_Exercise A_.
Render this sentence from the news report on MPs' pay into Spanish: "Earlier today, the Prime Minister underlined the need for restraint among MPs who are paid £61,181 a year."
_Exercise B_.
Edit the figure understanding records from their start down to the line containing "Reading left to", replacing "slices" with "segments" and keeping everything else the same. Omit the pictures.
** Opening Text passage block **
MPs today bowed to Government demands for restraint and awarded themselves a 2.25% pay rise for this year.

The decision was taken without a vote after a backbench move to raise salaries by up to 2.3% this year and about 4.7% next year was rejected by 196 votes to 155, majority 41.

A move to boost salaries with £650 a year "catch-up" payments over the next three years was also rejected by 224 to 123, majority 101.

It will be the last time MPs debate and vote on their own pay rise after they agreed to link future increases to those given to other public sector workers like doctors and teachers.

Earlier today, the Prime Minister underlined the need for restraint among MPs who are paid £61,181 a year.

Speaking ahead of the debate, Mr Brown said: "I hope that MPs today will recognise that the settlements in the public sector for key workers have been around 2.3%, 2.4%, 2.5% when they vote on this year's pay in the House of Commons."

In the Commons, Ms Harman said she hoped that after today's votes on pay, and later expenses, MPs would be able to get on with their work "free from the innuendo and misrepresentations about pay, which have hung over this House too long".

Ministerial salary increases have already been scrapped in a bid to set an example at a time of inflationary pressures, stoked by big rises in fuel and food costs.

Ms Harman said that as MPs were paid from the public purse "we should show the same discipline in our pay increases as we expect from the public sector.

"And, for the future .... like everyone else (we) should not decide on our own pay and should not vote on our own pay increases."

Ms Harman called for MPs to reject parts of Sir John Baker's review on MPs' pay, which would force this year's rise up to 4.55% - double the Government's preferred figure.

Sir John has recommended that the Senior Salaries Review Body (SSRB) take on periodic reviews in the future - a recommendation accepted by ministers.
** Closing Text passage block **
** Opening Study material block **
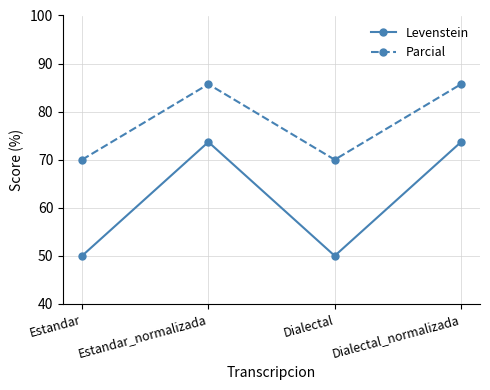

What is the maximum value for Parcial?

85.7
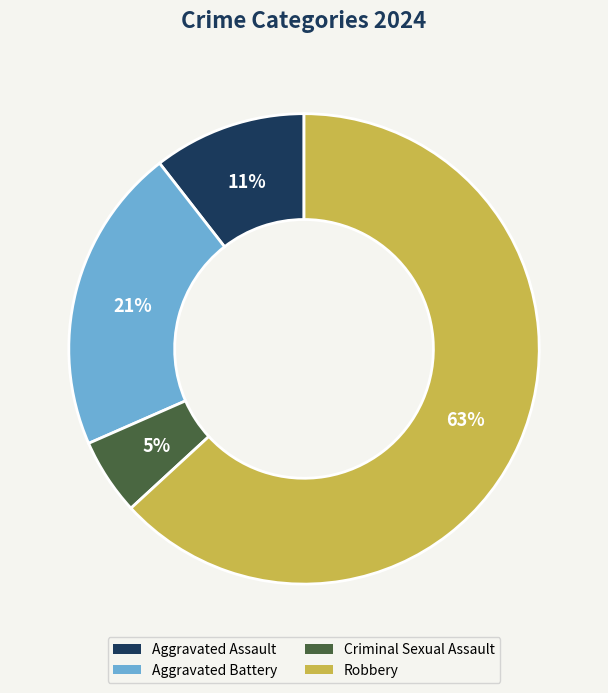

Count the number of slices in the pie.

4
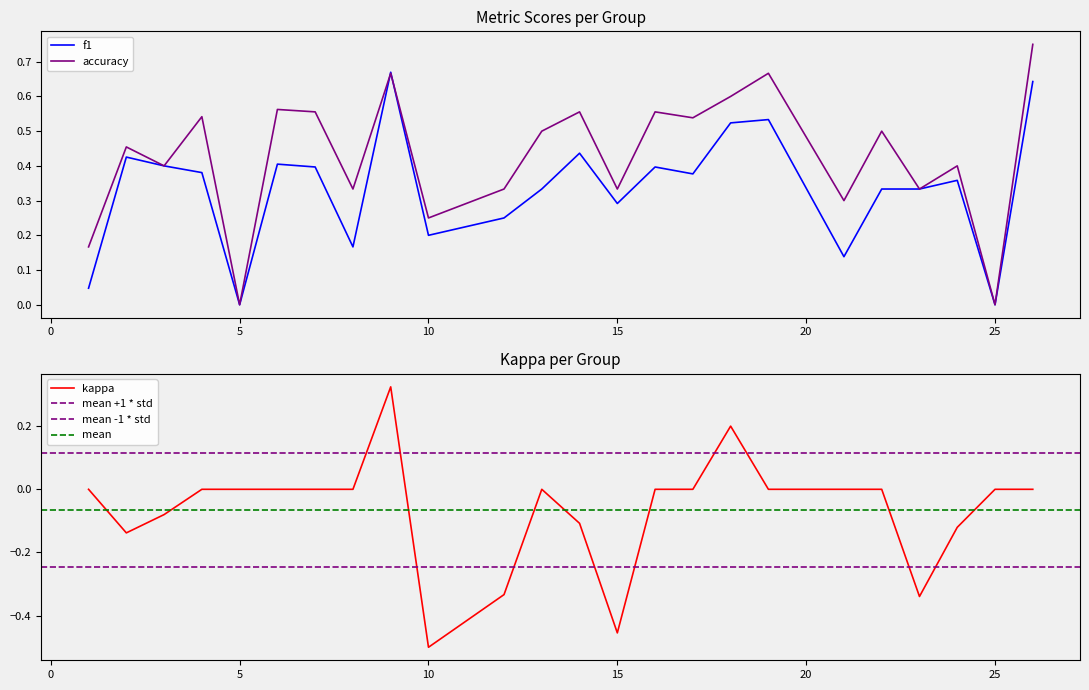

Reading left to right, extract all data points from this chart.

f1: 1=0.0	2=0.4	3=0.4	4=0.4	5=0.0	6=0.4	7=0.4	8=0.2	9=0.7	10=0.2	12=0.2	13=0.3	14=0.4	15=0.3	16=0.4	17=0.4	18=0.5	19=0.5	21=0.1	22=0.3	23=0.3	24=0.4	25=0.0	26=0.6
accuracy: 1=0.2	2=0.5	3=0.4	4=0.5	5=0.0	6=0.6	7=0.6	8=0.3	9=0.7	10=0.2	12=0.3	13=0.5	14=0.6	15=0.3	16=0.6	17=0.5	18=0.6	19=0.7	21=0.3	22=0.5	23=0.3	24=0.4	25=0.0	26=0.8
kappa: 1=0.0	2=-0.1	3=-0.1	4=0.0	5=0.0	6=0.0	7=0.0	8=0.0	9=0.3	10=-0.5	12=-0.3	13=0.0	14=-0.1	15=-0.5	16=0.0	17=0.0	18=0.2	19=0.0	21=0.0	22=0.0	23=-0.3	24=-0.1	25=0.0	26=0.0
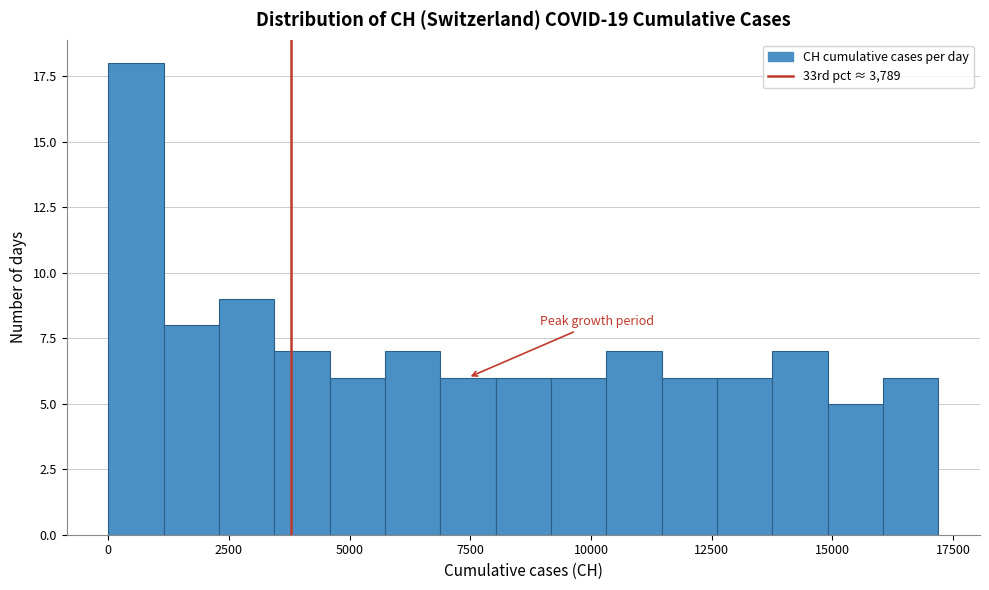

Read against the x-axis, roughly where is the centre of the tallest bar?

500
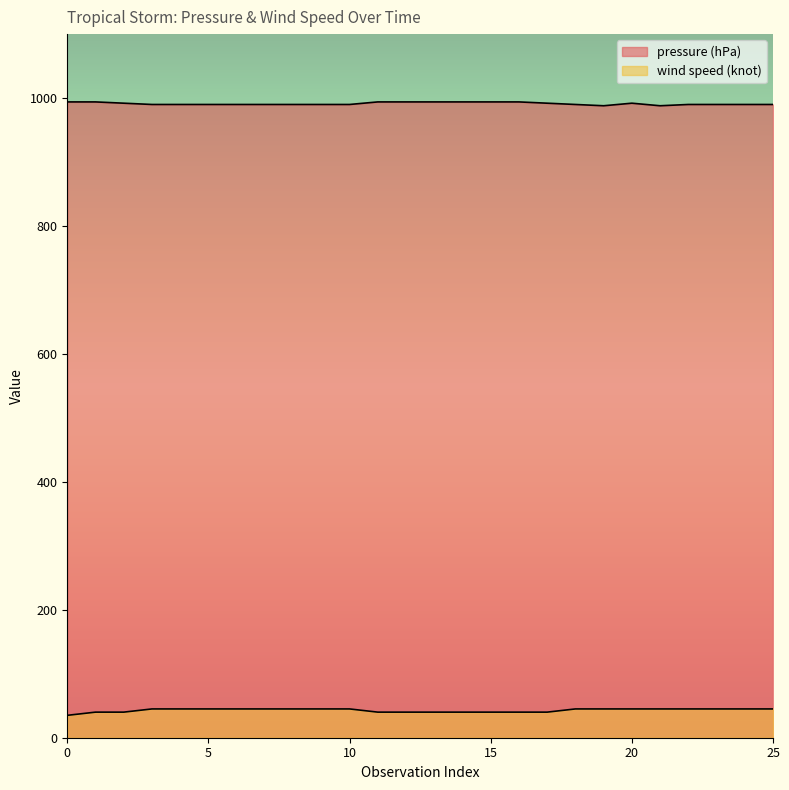

Is the value of pressure (hPa) at 1 greater than the value of wind speed (knot) at 11?

Yes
** Closing Study material block **
_Result A_.
Hoy, más temprano, el Primer Ministro subrayó la necesidad de moderación entre los diputados que cobran 61.181 libras al año.

_Result B_.
What is the maximum value for Parcial?

85.7

Count the number of segments in the pie.

4

Reading left to right, extract all data points from this chart.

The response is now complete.